TASK DESCRIPTION —
Those lines of the following listing which contain the string "hand" should be returned.

PROVIDED RECORDS —
=== Begin Enclosure ===

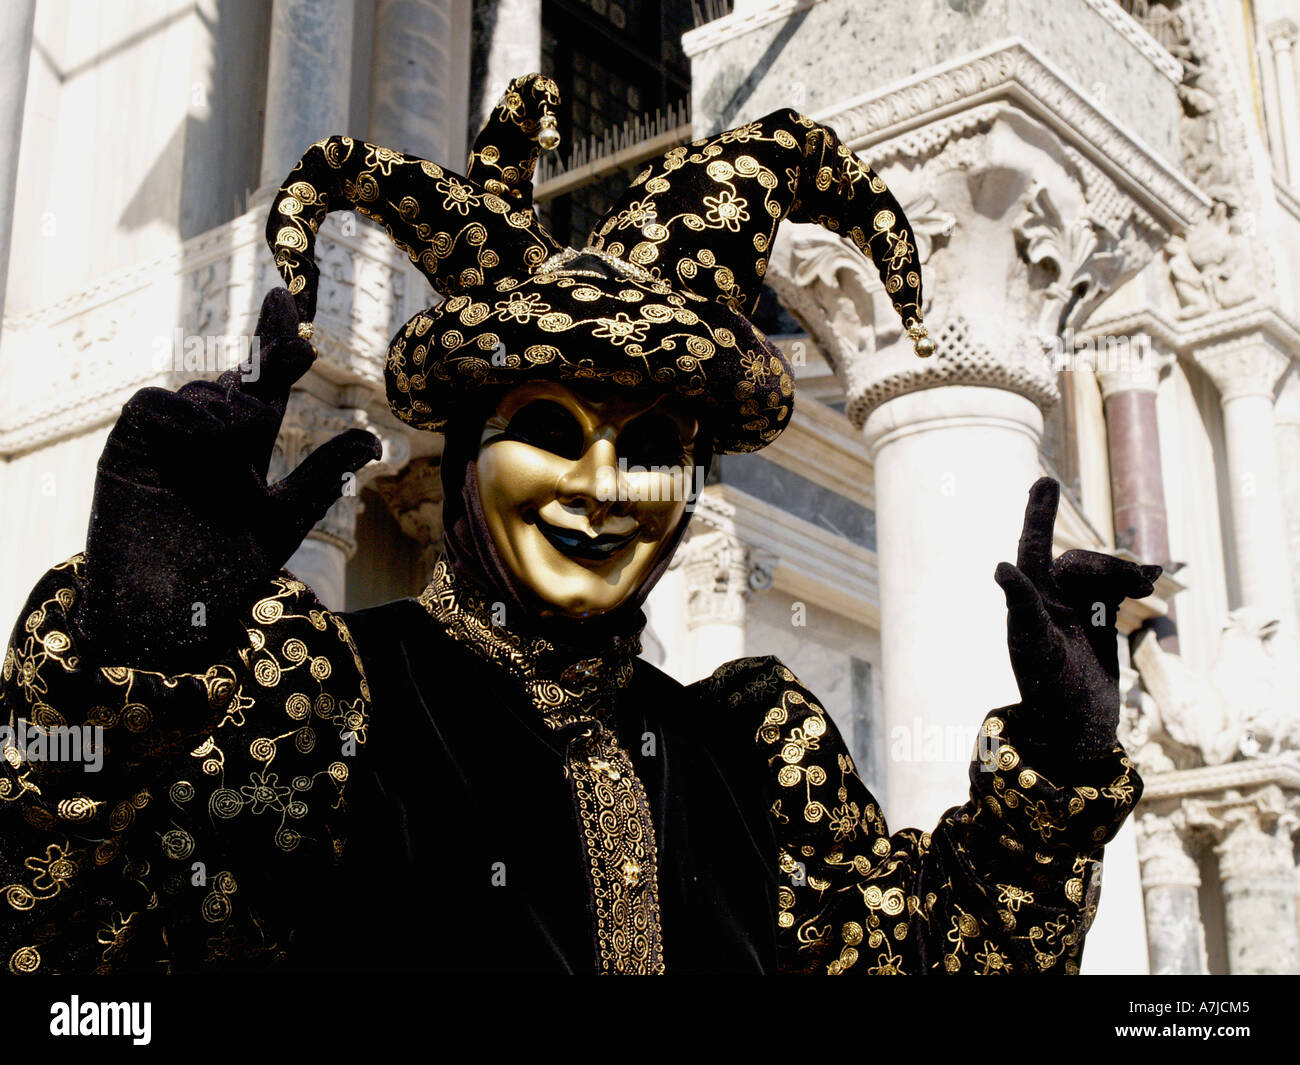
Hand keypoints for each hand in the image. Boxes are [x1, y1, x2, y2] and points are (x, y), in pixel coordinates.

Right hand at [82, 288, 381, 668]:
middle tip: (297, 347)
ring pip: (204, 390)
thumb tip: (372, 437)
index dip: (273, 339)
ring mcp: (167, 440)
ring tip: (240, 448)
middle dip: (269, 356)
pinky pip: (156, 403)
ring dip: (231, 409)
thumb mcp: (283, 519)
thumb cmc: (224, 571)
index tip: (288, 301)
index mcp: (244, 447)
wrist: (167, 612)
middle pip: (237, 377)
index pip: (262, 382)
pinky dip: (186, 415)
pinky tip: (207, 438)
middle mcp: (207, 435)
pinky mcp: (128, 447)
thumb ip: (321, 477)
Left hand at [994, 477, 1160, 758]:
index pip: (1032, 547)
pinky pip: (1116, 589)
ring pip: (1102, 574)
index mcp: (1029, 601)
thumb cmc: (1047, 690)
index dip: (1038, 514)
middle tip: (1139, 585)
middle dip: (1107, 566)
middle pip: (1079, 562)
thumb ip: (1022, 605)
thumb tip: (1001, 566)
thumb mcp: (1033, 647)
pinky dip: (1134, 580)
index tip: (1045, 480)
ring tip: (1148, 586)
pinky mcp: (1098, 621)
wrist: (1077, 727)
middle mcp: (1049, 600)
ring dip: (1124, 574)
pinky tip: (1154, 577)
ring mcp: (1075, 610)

=== End Enclosure ===
=== Begin Enclosure ===

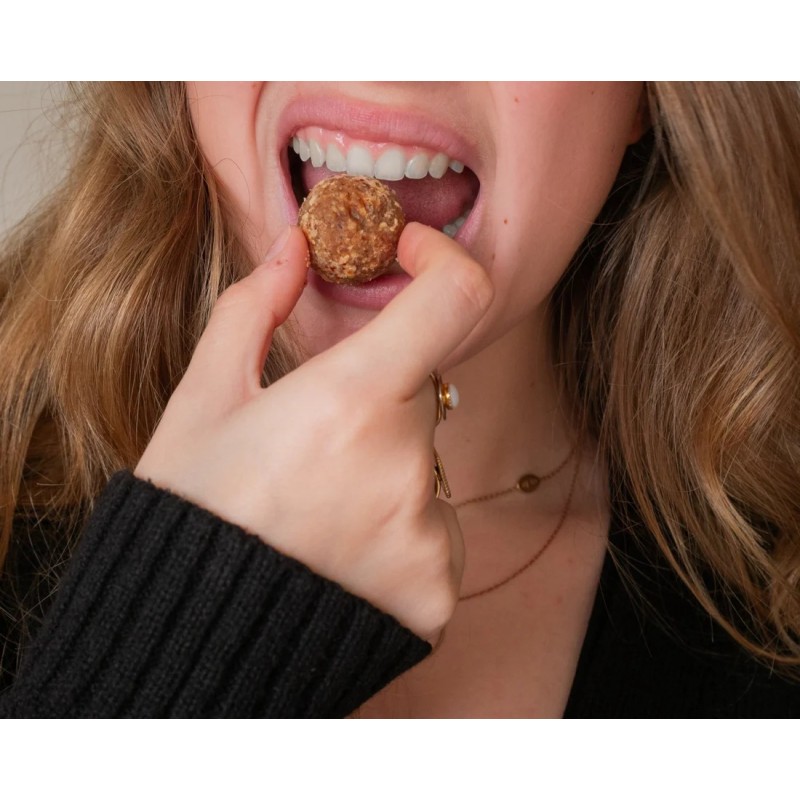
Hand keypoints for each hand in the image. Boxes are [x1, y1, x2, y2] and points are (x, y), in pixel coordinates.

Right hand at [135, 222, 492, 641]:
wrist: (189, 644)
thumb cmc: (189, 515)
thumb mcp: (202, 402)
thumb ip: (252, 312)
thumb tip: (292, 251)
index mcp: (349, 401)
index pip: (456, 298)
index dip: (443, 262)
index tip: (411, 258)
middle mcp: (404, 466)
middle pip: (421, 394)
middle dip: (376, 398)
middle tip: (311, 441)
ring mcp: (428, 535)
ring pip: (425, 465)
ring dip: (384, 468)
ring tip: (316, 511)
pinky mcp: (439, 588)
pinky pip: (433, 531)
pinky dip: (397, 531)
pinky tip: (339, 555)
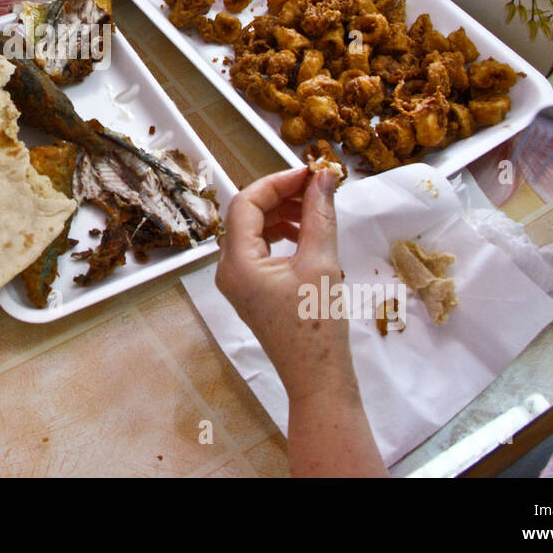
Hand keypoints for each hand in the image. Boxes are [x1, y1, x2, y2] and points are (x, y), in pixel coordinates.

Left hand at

=== End Enclosure ===

PROBLEM SOLUTION —
Hand keypoints for each hand in the image. Boxes are [x1, y1, x2, y2] and points are (x, y), in pixel coordinates.
Right hand at [82, 288, 381, 668]:
Left hand at [994, 477, 1160, 758]:
Hand keypoints for each hand in the image. Boxes are [x1, y1, x2, y2] and points are (x, y), in pixel coordinates.
Right hand at [135, 222, 492, 641]:
Hand keypoints for each hand in the image. Boxes are [x1, y1, x2, y2] and points are (x, y), in pixel coordinates.
Left hand at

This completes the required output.